▶ [EXERCISE]
Write out the text lines of the listing below again, replacing "Conferencias" with "Seminarios" and changing nothing else. Leave the pictures out.

▶ [AVAILABLE DATA]
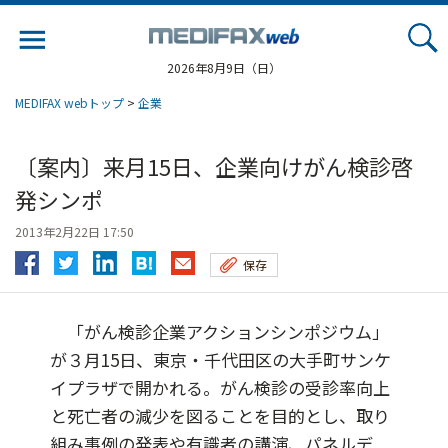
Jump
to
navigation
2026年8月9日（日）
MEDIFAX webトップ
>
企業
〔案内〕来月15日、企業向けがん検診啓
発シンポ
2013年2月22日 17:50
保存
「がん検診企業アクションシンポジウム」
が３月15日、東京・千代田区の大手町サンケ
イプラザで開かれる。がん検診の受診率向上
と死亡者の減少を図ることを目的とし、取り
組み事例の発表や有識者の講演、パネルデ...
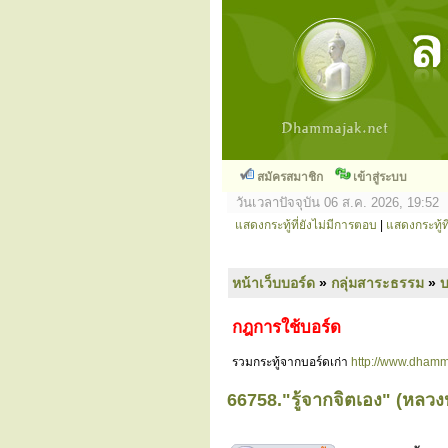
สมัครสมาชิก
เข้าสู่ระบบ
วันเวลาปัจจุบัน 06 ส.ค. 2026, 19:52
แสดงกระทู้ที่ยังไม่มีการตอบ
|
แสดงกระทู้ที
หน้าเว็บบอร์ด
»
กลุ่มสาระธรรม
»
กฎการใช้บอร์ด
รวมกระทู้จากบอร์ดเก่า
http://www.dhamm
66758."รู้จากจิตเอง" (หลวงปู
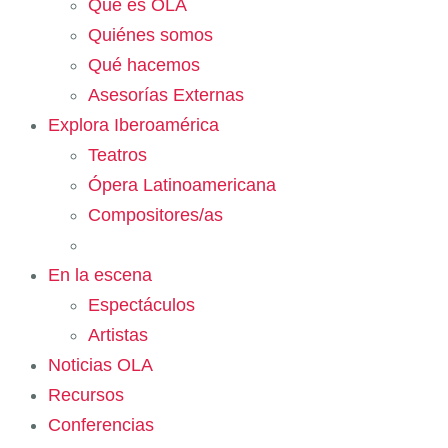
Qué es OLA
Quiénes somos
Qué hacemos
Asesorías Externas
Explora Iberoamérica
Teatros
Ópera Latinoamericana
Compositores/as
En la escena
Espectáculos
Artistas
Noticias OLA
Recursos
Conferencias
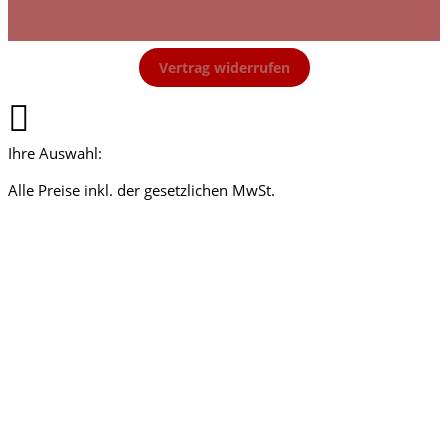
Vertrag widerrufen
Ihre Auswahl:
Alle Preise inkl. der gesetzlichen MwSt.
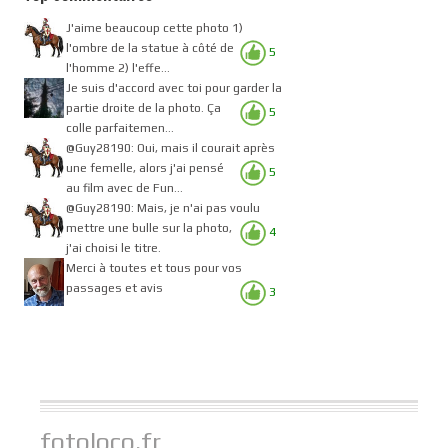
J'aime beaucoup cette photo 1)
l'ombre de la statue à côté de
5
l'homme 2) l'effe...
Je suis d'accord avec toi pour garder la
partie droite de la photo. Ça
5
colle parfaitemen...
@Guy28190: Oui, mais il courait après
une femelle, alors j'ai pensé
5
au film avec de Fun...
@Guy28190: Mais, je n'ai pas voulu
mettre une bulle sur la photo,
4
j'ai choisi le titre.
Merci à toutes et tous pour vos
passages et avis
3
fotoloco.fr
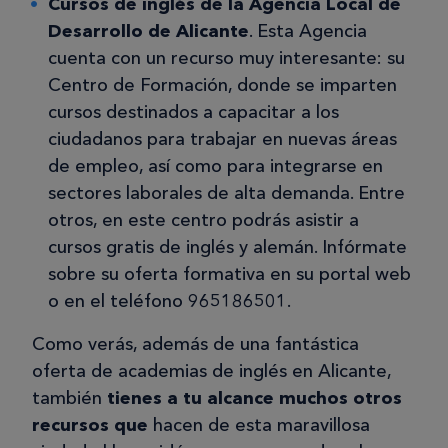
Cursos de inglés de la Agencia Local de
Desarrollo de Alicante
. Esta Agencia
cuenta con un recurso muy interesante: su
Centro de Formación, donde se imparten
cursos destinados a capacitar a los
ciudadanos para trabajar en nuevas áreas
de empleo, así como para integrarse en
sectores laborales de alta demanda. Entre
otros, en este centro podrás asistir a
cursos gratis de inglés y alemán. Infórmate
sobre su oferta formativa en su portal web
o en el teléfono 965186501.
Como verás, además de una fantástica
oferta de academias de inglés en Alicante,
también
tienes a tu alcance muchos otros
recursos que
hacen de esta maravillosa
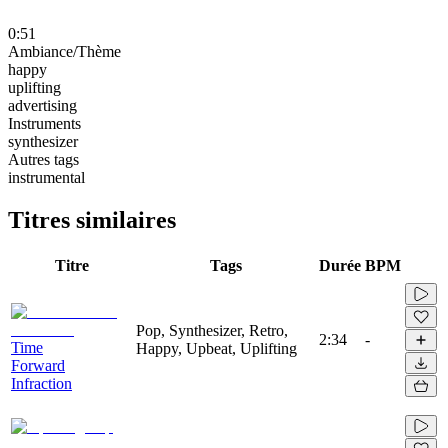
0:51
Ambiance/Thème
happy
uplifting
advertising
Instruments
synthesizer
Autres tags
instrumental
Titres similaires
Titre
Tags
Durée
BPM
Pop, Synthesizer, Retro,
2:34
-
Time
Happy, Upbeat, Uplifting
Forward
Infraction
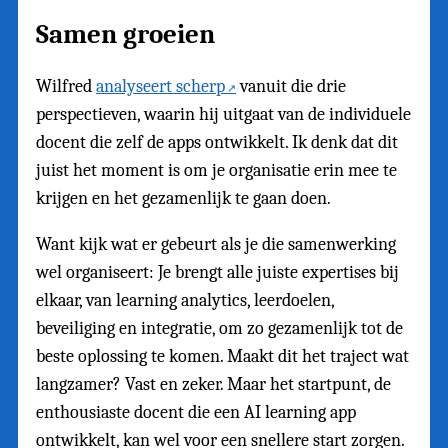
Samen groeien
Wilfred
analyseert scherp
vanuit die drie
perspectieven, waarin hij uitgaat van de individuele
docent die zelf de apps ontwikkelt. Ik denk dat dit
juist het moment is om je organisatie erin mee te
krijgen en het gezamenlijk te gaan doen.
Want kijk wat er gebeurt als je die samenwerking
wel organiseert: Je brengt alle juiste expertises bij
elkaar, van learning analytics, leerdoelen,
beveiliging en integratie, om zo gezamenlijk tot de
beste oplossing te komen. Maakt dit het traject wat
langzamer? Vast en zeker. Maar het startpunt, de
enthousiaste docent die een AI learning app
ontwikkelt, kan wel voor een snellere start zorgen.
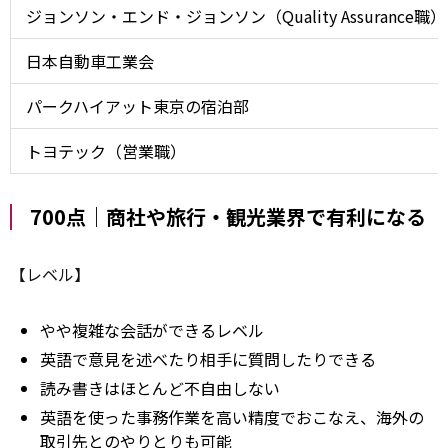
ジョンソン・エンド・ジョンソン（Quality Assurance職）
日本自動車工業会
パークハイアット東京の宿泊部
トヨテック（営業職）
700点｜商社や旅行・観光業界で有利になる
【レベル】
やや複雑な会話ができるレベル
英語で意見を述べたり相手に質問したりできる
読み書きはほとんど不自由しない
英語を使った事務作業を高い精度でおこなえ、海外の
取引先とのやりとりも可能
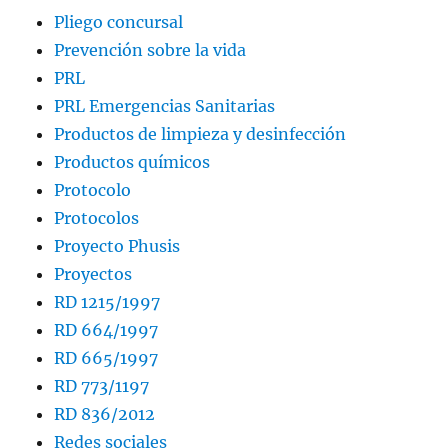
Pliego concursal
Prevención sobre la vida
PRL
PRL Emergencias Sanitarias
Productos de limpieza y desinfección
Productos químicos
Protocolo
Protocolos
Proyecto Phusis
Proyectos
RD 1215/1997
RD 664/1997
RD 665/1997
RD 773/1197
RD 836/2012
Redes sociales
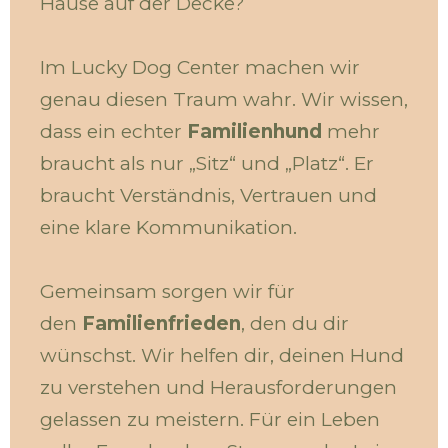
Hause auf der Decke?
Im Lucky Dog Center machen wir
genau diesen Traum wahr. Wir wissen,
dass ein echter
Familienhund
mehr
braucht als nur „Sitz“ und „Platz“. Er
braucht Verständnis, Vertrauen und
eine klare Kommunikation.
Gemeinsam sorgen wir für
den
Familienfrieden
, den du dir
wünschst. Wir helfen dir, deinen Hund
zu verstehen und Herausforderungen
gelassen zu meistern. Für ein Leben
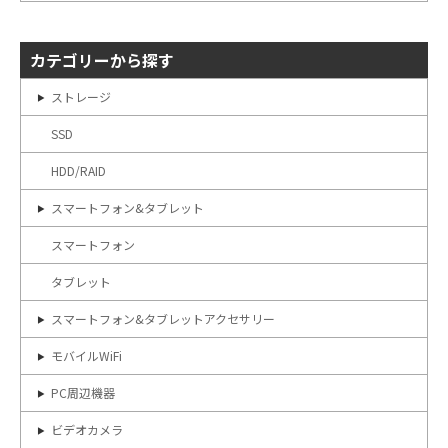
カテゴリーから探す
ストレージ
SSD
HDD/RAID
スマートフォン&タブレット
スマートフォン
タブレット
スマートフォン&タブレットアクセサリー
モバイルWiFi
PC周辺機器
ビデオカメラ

▶ [TASK SOLUTION]
Jump
to
navigation
2026年8月9日（日）
MEDIFAX webトップ
>
企業
〔案内〕来月15日、企業向けがん検診啓
発シンポ
2013年2月22日 17:50
保存
「がん検診企業アクションシンポジウム」
が３月15日、東京・千代田区の大手町サンケ
イプラザで開かれる。がん検診の受診率向上
と死亡者の減少を図ることを目的とし、取り
組み事例の発表や有識者の講演、パネルデ...
สมัครสมาชิก
เข้าสู่ระบบ
วันเวลาปัจจุบัน 06 ส.ค. 2026, 19:52
แสดงกระทู้ที่ยังไม่มีการตอบ
|
แสดงกระทู้ที
หน้าเว็บบอร์ด
»
กลุ่มสาระธรรม
»
กฎการใช้บอร์ด
รวมกระทู้จากบอร์ดเก่า
http://www.dhamm
66758."รู้จากจิตเอง" (หลวงปู
Qué es OLA
Quiénes somos
Qué hacemos
Asesorías Externas
Explora Iberoamérica
Teatros
Ópera Latinoamericana
Compositores/as
En la escena
Espectáculos
Artistas
Noticias OLA
Recursos
Seminarios
Vertrag widerrufen
Ihre Auswahl:
Alle Preise inkl. der gesetzlichen MwSt.
J'aime beaucoup cette photo 1)
l'ombre de la statue à côté de
5
l'homme 2) l'effe...
Je suis d'accord avec toi pour garder la
partie droite de la photo. Ça
5
colle parfaitemen...
@Guy28190: Oui, mais il courait après
une femelle, alors j'ai pensé
5
au film avec de Fun...
@Guy28190: Mais, je n'ai pas voulu
mettre une bulle sur la photo,
4
j'ai choisi le titre.
Merci à toutes et tous pour vos
passages et avis
3
fotoloco.fr
Cursos de inglés de la Agencia Local de
Desarrollo de Alicante
. Esta Agencia
cuenta con un recurso muy interesante: su
Centro de Formación, donde se imparten
cursos destinados a capacitar a los
ciudadanos para trabajar en nuevas áreas
de empleo, así como para integrarse en
sectores laborales de alta demanda. Entre
otros, en este centro podrás asistir a
cursos gratis de inglés y alemán. Infórmate
sobre su oferta formativa en su portal web
o en el teléfono 965186501.
Como verás, además de una fantástica
oferta de academias de inglés en Alicante,
también
tienes a tu alcance muchos otros
recursos que
hacen de esta maravillosa
0:51
Ambiance/Thème
happy
uplifting
advertising
Instruments
synthesizer
Autres tags
instrumental
Titres similaires
Titre
Tags
Durée
BPM
Pop, Synthesizer, Retro,
2:34
-
Time
Happy, Upbeat, Uplifting
Forward
Infraction
Samen groeien
Wilfred
analyseert scherp
vanuit die drie
perspectieven, waarin hij uitgaat van de individuele
docent die zelf de apps ontwikkelt. Ik denk dat dit
juist het moment is om je organisatie erin mee te
krijgen en het gezamenlijk te gaan doen.
Want kijk wat er gebeurt als je die samenwerking
wel organiseert: Je brengt alle juiste expertises bij
elkaar, van learning analytics, leerdoelen,
beveiliging en integratie, om zo gezamenlijk tot de
beste oplossing te komen. Maakt dit het traject wat
langzamer? Vast en zeker. Maar het startpunt, de
enthousiaste docent die een AI learning app
ontwikkelt, kan wel voor een snellere start zorgen.
ジョンソン・エンド・ジョンソン（Quality Assurance職）
日本自動車工業会
パークハイアット東京の宿泊部
トヨテック（営業職）
700点｜商社や旅行・観光業界で有利になる
【レベル】
やや複雑な会話ができるレベル
英語で意見を述べたり相手に質問したりできる
読み書きはほとんど不自由しない
英語を使った事務作業を高い精度でおこなえ、海外の
取引先とのやりとりも可能
Pliego concursal
Prevención sobre la vida
PRL
PRL Emergencias Sanitarias
Productos de limpieza y desinfección
Productos químicos
Protocolo
Protocolos
Proyecto Phusis
Proyectos
RD 1215/1997
RD 664/1997
RD 665/1997
RD 773/1197
RD 836/2012
Redes sociales
Hause auf der Decke?
Im Lucky Dog Center machen wir
genau diesen Traum wahr. Wir wissen,
dass ein echter
Familienhund
mehr
braucht als nur „Sitz“ und „Platz“. Er
braucht Verständnis, Vertrauen und
eine klare Kommunikation.
Gemeinsam sorgen wir für
den
Familienfrieden
, den du dir
wünschst. Wir helfen dir, deinen Hund
zu verstehen und Herausforderungen
gelassen zu meistern. Für ein Leben
カテゴリーから探す
ストレージ
SSD
HDD/RAID
スマートフォン&タブレット
スマートフォン
タブレット
スマートフォン&タブレットアクセサリー
モバイルWiFi
PC周辺機器
ビデオカメラ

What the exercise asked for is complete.